Kay Quinn’s male Osage orange tree, Maclura pomifera, is growing sideways across the front lawn of her new home on Ashwood Avenue. The females are known for dropping bumpy green fruit about the size of a softball.

Osage orange tree on Ashwood Avenue
“The tree canopies the whole front yard,” Quinn tells the Scene. “It shadows everything. For many people that’s off-putting, right? And I thought that was where I was on it.”
She bought the house, and the tree, from its longtime owner in May. The tree had fallen decades ago and become a kind of neighborhood folk symbol. In the interest of a smoother deal, the seller’s real estate agent put in a clause that the seller would pay for its removal upon closing.

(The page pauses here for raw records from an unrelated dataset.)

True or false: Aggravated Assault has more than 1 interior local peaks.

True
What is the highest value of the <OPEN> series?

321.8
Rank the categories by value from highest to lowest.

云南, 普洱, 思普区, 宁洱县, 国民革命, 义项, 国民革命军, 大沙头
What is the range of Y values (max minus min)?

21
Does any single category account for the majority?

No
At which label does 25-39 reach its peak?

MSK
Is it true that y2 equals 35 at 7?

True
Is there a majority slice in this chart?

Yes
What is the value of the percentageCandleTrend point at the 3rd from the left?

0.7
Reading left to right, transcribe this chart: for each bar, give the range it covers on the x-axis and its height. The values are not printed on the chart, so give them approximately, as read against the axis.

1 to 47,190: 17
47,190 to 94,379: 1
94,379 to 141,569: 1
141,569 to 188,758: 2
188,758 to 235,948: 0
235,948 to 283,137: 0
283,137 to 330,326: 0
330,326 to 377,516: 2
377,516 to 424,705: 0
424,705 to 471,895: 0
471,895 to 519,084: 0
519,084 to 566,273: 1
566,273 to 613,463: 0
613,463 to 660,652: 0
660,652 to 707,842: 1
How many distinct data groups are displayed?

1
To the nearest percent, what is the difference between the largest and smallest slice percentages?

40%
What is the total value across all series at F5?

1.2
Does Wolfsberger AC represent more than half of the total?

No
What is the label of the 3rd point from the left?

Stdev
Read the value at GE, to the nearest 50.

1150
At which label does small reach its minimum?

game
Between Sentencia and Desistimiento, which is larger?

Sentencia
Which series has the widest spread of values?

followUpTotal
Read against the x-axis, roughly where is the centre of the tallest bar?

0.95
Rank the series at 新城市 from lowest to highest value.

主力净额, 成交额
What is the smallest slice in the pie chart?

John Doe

“But then you kind of get to know the tree, and I bonded with it,” remembers Quinn. “This tree fell, it has lived, and it is thriving. I could not cut up this tree. Once I realized it had to stay, I called the realtor, I told the seller, and we stopped that process.”
Today Quinn pays a tree service to regularly replace cylindrical supports to keep the Osage’s heavier branches off the ground.
“If it goes naturally, it will go naturally,” she says. “If it doesn’t — and it is thriving — I’ll just keep taking care of it. As its guardian.”